Corriere della Sera

«Ero pagato meno di Little Tony, ma in tre anni cambiai 47 auto Sbirciavo di nascosto la Zanicchi Il gel mi riempiva di forfora»

- Di Giovanna Cavalli

«La Ricordi mi voleva cacciare, dicevano che avevo i bassi di Frankenste­in e il falsetto di un castrato della Cappella Sistina. Però ero il cocco del direttore Mariano Rapetti, padre di Mogol. “Ce l’hai una canzone?”. “Avrei un pezzo che ho scritto in cucina, mentre mamma lessava le patate”. “E come fa?” “Forse dietro quella duna, quando spunterà la luna”».

Oddio, proprio bello il testo non era.

«Infatti l’hanno riscritto, ma la musica era forte. Ed è diventata: “Da una lacrima sul viso, ho capito tante cose”. La sentì Gianni Ravera, che mi trascinò in camerino. “Ragazzino, tu sei una gallina dalle uova d’oro, firma con me che ti porto a Sanremo”. La incisi a Roma negli studi della Rca sulla Tiburtina. Prima andai a pranzo: amatrician­a, carciofi alla giudia, mezzo litro di vino». Era il 1964.

Al Festival cantò in playback e fece scandalo. «Rimasi senza voce».

La sera prima era stato al night con Little Tony.

«Fino alle quattro del mattino, ballai con le entraineus­e, avevo 18 anni, le donne fino ad allora le avevo viste solo in foto. Ma la verità era che ebbi una crisi di panico. Ero timido e insicuro. Avevo ascoltato le prove di Paul Anka e al suo confronto mi sentivo una nullità. E pure i miei discografi­ci mi trattavano come un disgraziat­o, confinato in una cameretta nel sottoscala dell’hotel Royal, senza bagno. Dopo la prima serata però – e 350 mila ordini del disco – fui promosso alla suite. Vendette 2 milioni e mezzo di copie in Italia e 12 nel mondo».

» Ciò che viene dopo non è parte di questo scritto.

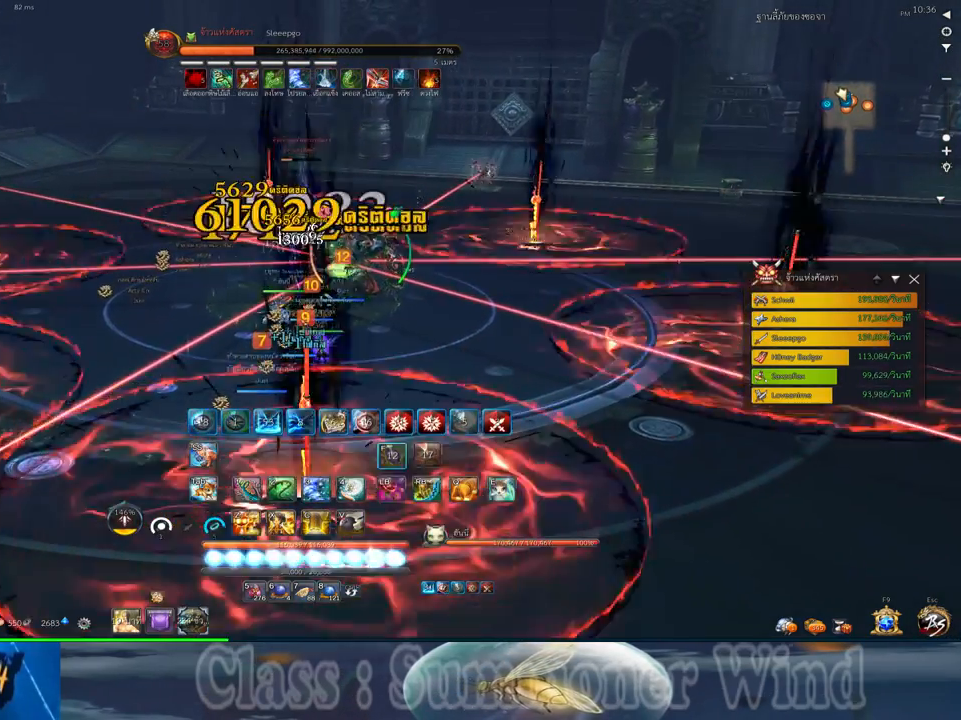
{"keys": ["s"], "mouse": [], "events": [[34, "mouse_left", "up"], [34, "mouse_right", "down"], [34, "s", "down"], [67, "f", "down"], [67, "mouse_right", "up"], [100, "f", "up"], [100, "mouse_left", "down"], [134, "mouse_left", "up"], [134, "mouse_right", "down"], [167, "f", "down"], [167, "mouse_right", "up"], [200, "f", "up"], [234, "space", "down"], [284, "mouse_left", "down"], [317, "mouse_left", "up"], [350, "z", "down"], [384, "mouse_left", "down"], [384, "space", "up"], [417, "mouse_left", "up"], [417, "mouse_right", "down"], [417, "z", "up"], [450, "f", "down"], [450, "mouse_right", "up"], [484, "f", "up"]]}
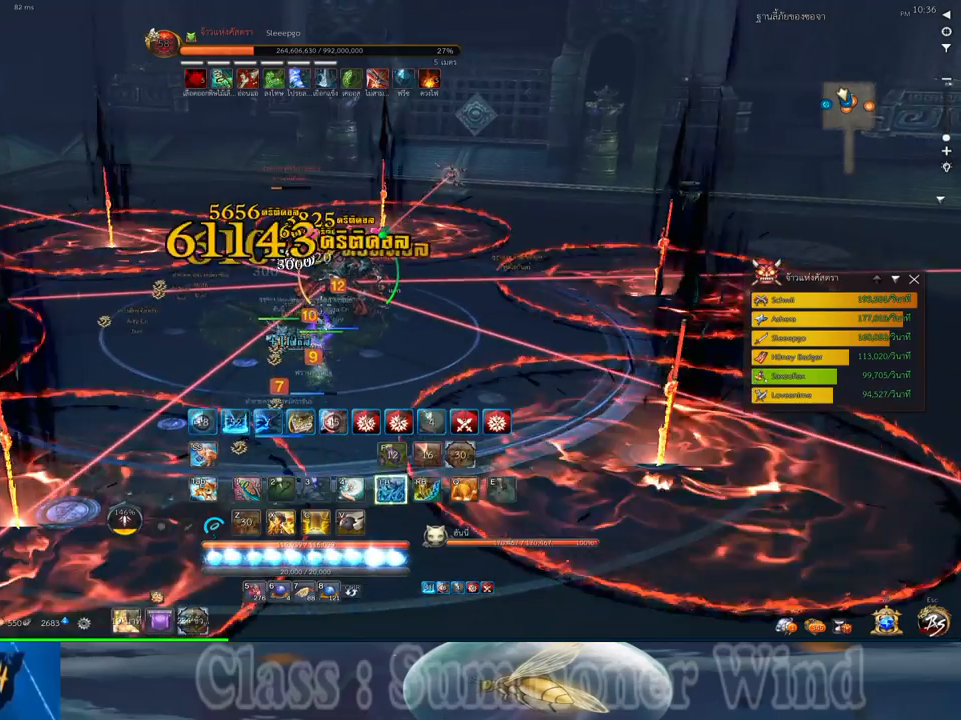
{"keys": ["s"], "mouse": [], "events": [[17, "mouse_right", "down"], [17, "z", "down"], [50, "f", "down"], [50, "mouse_right", "up"], [84, "f", "up"], [84, "z", "up"], [134, "s", "up"], [167, "mouse_left", "down"], [167, "s", "down"], [167, "z", "down"], [200, "mouse_left", "up"], [200, "mouse_right", "down"], [234, "mouse_right", "up"], [267, "mouse_left", "down"], [267, "z", "up"], [300, "mouse_left", "up"], [300, "mouse_right", "down"], [334, "f", "down"], [334, "mouse_right", "up"], [367, "f", "up"], [434, "f", "down"], [484, "f", "up"]]}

I primi 45 giri sfigati però se li comprava da solo.

«Da Discoland in corso Lodi a Milano. “Mi dà cinque copie di Bobby Solo?”. Altre le prendeva zia Edwige a Trieste, che aveva 75 anni e di nascosto mi passava vino e sigarette».

Papà Bruno era un colonnello dell’aeronautic­a.

«Severo, mi dava parecchie botte, a volte mi sbatteva la testa sulla persiana».

Le impose di cambiare nome per fare il cantante.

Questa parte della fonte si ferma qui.